What this task involves: Among the lines of data below, reproduce only those from the one with "Die Bahnhofsgebäude entlang der Bahnstrecke" through the one with "originalen Holzbänke und -vertäfelungen im", exactly as they stand, both ends included.

BEGIN Records for this exercise

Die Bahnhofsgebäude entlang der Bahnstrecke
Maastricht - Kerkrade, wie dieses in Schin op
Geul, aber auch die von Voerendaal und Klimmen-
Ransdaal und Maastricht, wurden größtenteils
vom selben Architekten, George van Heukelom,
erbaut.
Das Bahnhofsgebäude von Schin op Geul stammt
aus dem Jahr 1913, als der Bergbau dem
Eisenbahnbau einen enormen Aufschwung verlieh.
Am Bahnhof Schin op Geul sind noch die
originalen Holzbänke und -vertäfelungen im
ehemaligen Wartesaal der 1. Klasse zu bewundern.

END Records for this exercise
BEGIN Records for this exercise

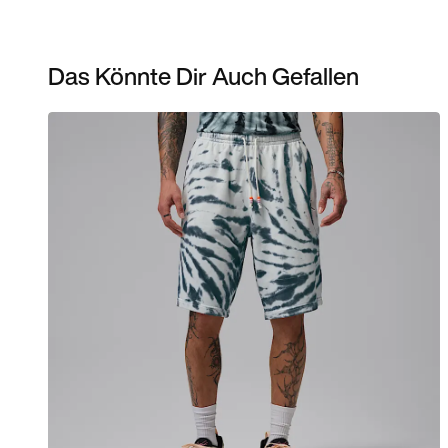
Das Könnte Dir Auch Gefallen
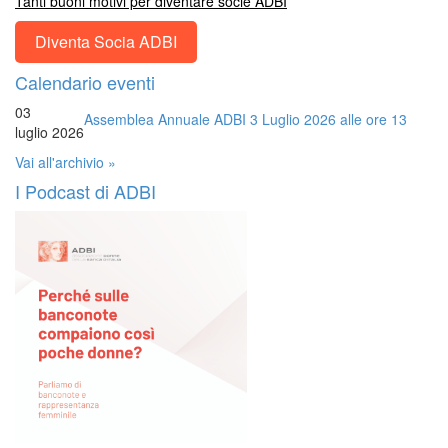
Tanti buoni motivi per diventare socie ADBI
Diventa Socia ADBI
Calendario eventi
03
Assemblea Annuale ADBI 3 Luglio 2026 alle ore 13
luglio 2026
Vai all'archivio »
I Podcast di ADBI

END Records for this exercise

Answer for this exercise:
Die Bahnhofsgebäude entlang der Bahnstrecke
Maastricht - Kerkrade, wie dieses in Schin op
Geul, aber auch die von Voerendaal und Klimmen-
Ransdaal und Maastricht, wurden größtenteils
vom selben Architekten, George van Heukelom,
erbaut.
Das Bahnhofsgebäude von Schin op Geul stammt
aus dem Jahr 1913, als der Bergbau dem
Eisenbahnbau einen enormen Aufschwung verlieh.
Am Bahnhof Schin op Geul sind noch die
originalen Holzbänke und -vertäfelungen im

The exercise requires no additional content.